◆ What you are asked to do ◆
Count up the lines below where the word "false" shows up, and respond with the number alone.

□ □ □

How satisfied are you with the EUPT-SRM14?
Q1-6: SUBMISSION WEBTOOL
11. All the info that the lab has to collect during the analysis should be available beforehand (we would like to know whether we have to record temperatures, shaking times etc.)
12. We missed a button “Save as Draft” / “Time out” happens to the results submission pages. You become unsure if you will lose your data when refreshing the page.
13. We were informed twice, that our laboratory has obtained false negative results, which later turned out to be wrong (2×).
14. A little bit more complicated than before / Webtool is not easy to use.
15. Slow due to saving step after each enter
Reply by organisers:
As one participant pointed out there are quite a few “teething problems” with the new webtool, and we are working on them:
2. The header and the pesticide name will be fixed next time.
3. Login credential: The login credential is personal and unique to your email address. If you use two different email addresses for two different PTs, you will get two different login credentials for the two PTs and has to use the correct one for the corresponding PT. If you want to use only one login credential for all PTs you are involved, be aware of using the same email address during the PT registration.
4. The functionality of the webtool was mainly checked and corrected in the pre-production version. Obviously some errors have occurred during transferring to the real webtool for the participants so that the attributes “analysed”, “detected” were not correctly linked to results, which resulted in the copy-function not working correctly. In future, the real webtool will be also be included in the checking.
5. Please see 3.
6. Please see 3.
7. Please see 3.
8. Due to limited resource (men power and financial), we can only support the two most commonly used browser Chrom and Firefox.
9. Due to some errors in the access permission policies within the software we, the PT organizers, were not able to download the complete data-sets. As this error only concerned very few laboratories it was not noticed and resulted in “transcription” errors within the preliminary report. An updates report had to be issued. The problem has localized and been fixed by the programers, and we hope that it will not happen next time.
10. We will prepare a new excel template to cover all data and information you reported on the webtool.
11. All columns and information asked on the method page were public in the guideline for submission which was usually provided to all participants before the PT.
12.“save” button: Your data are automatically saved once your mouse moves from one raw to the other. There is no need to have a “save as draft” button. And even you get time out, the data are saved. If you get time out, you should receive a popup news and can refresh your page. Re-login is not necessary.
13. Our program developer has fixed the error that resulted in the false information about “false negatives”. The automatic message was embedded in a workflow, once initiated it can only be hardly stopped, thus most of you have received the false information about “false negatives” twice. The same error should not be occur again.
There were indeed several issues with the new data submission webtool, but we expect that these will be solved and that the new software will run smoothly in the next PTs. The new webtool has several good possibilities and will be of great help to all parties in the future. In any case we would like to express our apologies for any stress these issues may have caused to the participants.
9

□ □ □

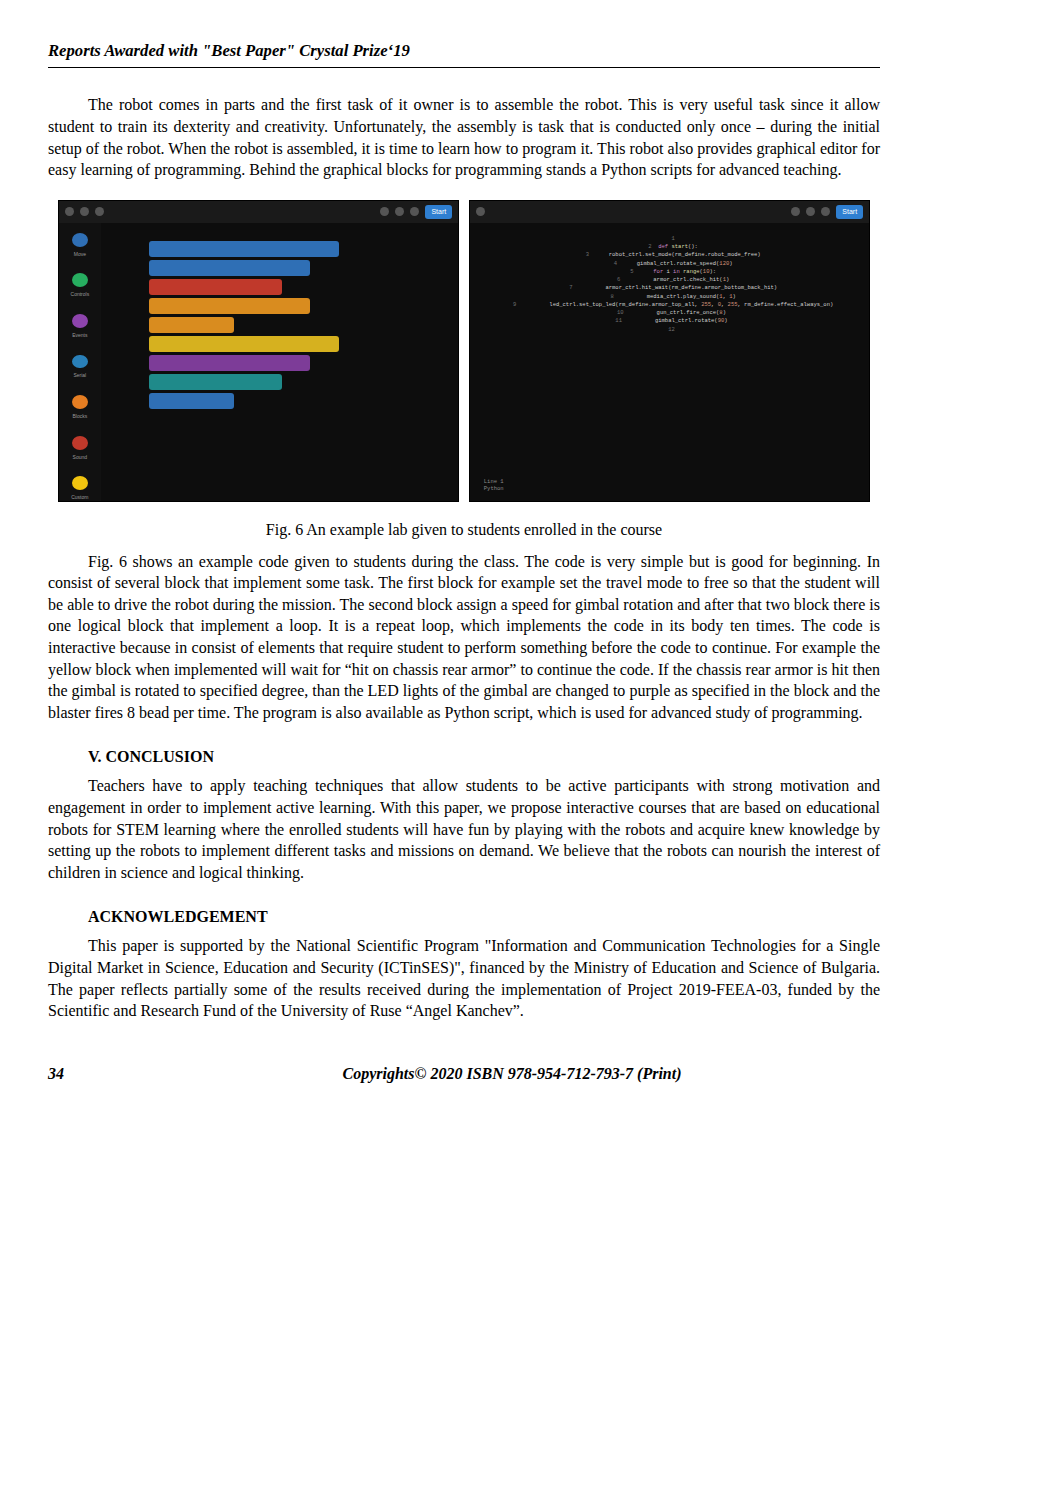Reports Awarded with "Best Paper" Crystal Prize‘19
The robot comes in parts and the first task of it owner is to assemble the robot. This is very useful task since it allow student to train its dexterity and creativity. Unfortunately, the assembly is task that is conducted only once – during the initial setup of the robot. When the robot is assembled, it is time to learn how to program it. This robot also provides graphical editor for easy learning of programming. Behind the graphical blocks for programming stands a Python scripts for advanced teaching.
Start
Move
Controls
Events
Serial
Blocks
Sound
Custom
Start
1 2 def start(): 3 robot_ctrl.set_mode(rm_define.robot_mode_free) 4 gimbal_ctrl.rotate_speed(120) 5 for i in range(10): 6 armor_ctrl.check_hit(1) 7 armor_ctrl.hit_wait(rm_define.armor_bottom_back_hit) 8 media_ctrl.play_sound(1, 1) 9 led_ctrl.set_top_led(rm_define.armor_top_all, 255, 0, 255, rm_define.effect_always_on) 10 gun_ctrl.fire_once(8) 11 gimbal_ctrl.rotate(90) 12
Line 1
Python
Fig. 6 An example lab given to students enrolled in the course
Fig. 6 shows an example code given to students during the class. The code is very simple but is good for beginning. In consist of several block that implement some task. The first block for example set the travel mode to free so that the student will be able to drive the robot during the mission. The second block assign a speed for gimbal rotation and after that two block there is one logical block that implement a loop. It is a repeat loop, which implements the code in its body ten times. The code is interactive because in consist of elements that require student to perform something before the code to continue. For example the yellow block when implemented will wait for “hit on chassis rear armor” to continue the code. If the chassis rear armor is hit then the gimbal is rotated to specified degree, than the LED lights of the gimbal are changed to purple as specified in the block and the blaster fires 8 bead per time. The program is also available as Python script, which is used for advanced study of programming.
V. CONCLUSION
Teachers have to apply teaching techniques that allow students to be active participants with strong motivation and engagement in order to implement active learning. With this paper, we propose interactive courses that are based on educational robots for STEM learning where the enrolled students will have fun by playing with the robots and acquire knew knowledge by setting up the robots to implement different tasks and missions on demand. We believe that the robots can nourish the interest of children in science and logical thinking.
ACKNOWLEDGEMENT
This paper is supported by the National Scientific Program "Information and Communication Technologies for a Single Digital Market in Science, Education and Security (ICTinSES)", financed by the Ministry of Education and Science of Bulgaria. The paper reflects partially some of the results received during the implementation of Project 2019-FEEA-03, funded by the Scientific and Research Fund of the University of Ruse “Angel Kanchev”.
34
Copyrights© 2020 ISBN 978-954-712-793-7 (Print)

□ □ □

◆ Written response ◆
2